WHAT THIS TASK INVOLVES
Where the string "defined" appears in a line of the data, show that line.
-- Opening Marker --
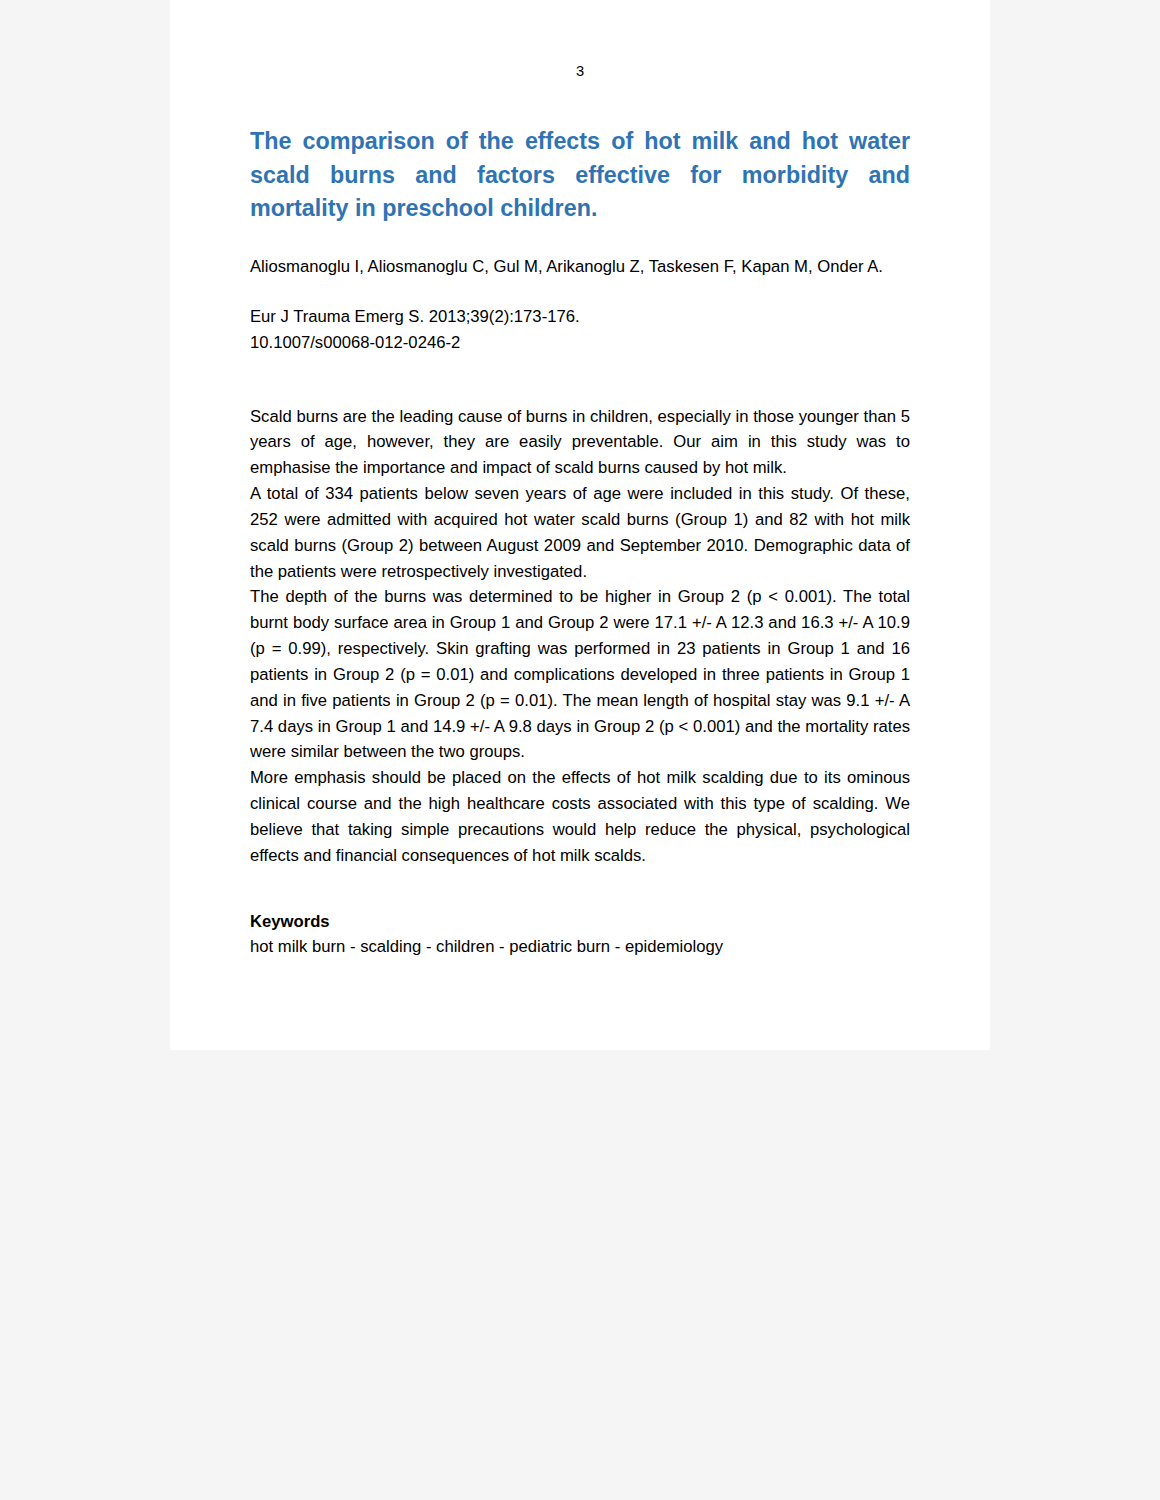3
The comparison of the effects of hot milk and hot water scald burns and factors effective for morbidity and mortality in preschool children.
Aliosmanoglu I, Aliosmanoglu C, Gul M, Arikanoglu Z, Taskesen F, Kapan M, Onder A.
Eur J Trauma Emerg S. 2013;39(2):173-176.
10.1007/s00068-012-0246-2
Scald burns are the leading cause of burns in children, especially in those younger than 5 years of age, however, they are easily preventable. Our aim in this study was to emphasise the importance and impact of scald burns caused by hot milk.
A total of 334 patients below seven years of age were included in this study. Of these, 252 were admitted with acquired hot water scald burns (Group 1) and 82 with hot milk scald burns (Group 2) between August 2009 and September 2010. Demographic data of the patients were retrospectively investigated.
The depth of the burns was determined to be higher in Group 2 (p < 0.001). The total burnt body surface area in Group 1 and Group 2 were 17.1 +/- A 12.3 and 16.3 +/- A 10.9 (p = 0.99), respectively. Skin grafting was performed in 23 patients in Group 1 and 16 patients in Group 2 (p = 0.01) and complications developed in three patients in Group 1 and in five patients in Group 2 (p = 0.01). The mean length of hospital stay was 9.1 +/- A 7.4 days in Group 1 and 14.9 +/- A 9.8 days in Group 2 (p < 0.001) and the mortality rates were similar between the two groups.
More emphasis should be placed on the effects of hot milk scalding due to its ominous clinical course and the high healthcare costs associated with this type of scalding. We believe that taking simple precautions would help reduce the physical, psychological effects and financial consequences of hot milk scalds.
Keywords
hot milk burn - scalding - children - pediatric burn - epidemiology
-- Closing Marker --
-- Opening Marker --
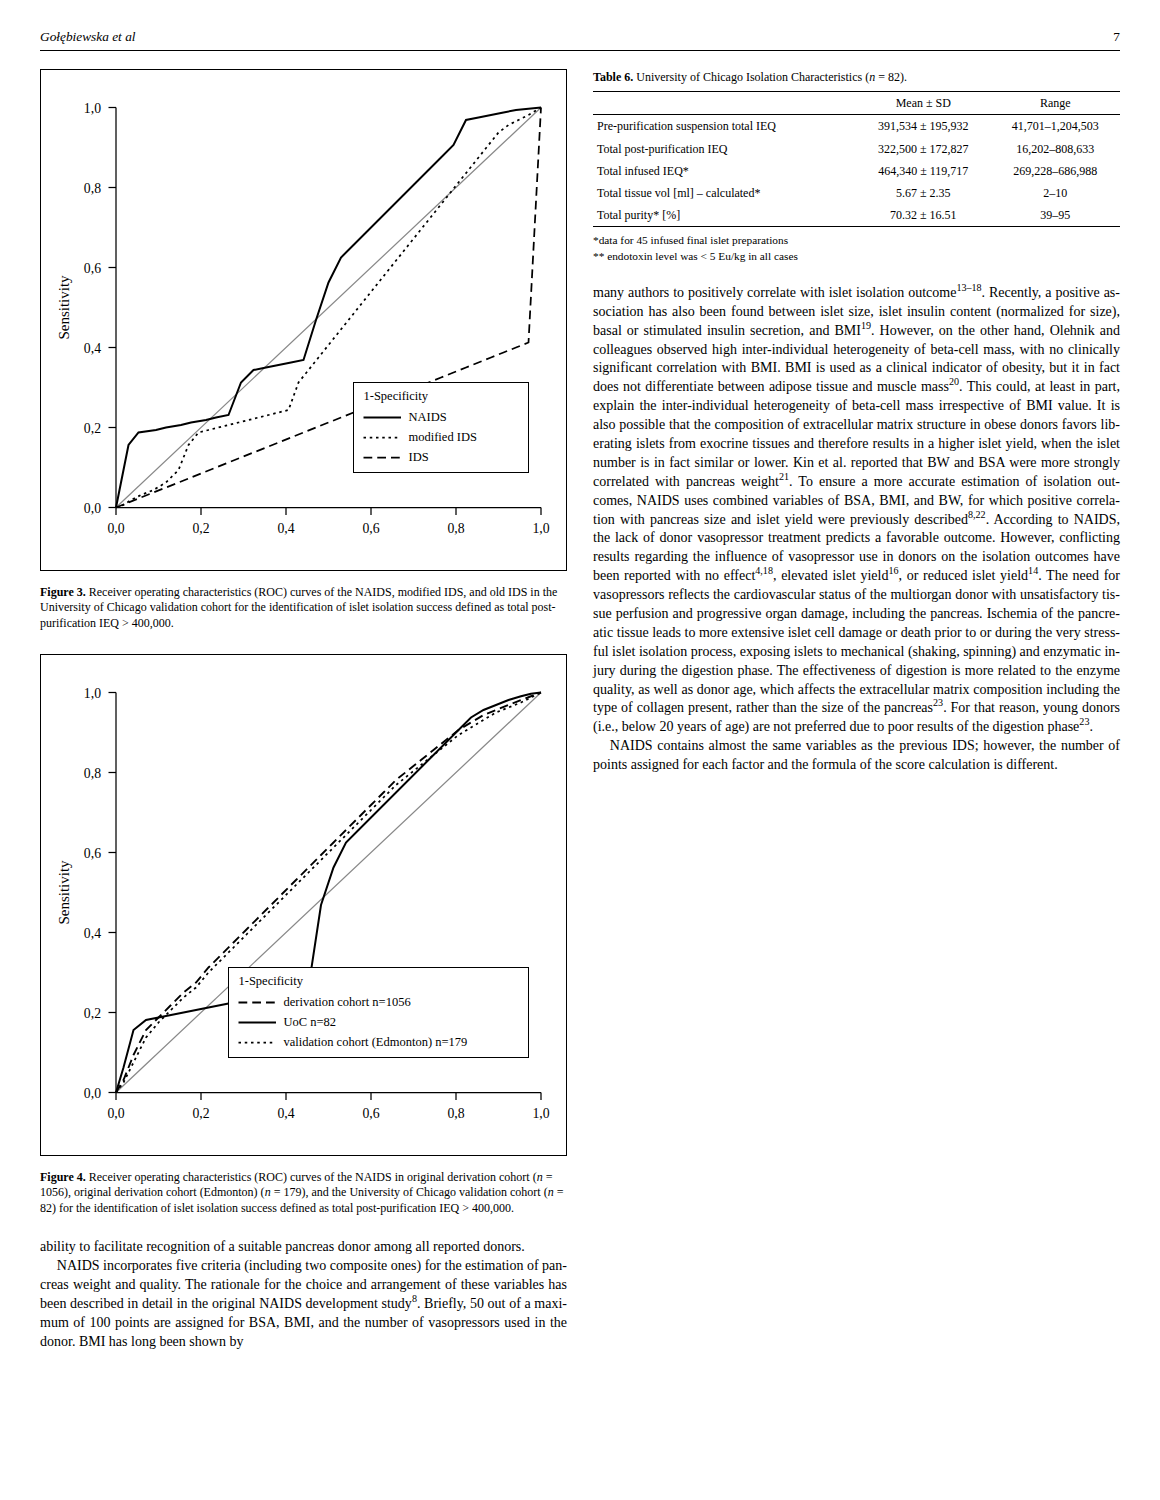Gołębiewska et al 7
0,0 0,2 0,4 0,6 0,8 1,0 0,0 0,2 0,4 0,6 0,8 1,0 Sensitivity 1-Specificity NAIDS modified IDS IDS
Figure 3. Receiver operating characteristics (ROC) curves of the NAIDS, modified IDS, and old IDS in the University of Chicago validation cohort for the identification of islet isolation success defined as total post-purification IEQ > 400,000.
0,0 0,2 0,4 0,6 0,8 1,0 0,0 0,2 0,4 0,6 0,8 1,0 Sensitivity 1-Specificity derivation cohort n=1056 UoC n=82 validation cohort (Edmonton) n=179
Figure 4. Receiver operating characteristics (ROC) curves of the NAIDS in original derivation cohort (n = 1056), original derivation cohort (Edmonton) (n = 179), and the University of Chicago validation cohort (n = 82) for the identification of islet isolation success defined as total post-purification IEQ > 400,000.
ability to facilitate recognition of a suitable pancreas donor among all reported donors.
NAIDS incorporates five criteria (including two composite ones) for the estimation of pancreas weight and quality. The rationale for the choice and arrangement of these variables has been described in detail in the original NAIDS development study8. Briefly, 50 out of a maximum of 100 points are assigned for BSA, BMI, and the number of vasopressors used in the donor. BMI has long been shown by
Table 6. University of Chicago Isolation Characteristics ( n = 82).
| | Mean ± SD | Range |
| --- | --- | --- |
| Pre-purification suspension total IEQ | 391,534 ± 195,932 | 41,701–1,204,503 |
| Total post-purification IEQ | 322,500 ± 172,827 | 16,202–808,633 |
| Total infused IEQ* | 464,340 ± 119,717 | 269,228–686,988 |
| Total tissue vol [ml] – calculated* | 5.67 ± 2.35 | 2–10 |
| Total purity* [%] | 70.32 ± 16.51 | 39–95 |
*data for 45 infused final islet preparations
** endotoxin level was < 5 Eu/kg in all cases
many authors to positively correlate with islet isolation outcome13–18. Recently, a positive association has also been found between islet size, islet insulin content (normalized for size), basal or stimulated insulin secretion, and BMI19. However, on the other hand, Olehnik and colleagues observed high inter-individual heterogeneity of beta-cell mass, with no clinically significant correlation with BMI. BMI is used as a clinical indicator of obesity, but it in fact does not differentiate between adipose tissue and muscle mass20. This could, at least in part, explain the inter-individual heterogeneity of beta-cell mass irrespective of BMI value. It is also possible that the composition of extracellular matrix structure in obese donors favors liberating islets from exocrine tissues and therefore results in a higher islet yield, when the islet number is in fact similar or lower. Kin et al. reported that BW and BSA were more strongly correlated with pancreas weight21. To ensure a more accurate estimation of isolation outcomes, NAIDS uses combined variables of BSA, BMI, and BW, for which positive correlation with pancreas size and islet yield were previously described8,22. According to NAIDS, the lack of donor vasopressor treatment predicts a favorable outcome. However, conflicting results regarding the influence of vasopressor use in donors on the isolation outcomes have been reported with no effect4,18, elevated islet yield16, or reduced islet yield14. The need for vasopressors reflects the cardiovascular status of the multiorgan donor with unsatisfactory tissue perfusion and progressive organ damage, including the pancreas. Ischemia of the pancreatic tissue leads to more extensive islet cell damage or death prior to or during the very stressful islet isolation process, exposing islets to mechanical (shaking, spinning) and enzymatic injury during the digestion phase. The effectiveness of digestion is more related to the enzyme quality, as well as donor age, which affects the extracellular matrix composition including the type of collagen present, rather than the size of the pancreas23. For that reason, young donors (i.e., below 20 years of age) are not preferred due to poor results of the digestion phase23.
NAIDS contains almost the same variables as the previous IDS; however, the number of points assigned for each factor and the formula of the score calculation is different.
-- Closing Marker --
PROBLEM SOLUTION
Figure 3. Receiver operating characteristics (ROC) curves of the NAIDS, modified IDS, and old IDS in the University of Chicago validation cohort for the identification of islet isolation success defined as total post-purification IEQ > 400,000.
Figure 4. Receiver operating characteristics (ROC) curves of the NAIDS in original derivation cohort (n = 1056), original derivation cohort (Edmonton) (n = 179), and the University of Chicago validation cohort (n = 82) for the identification of islet isolation success defined as total post-purification IEQ > 400,000.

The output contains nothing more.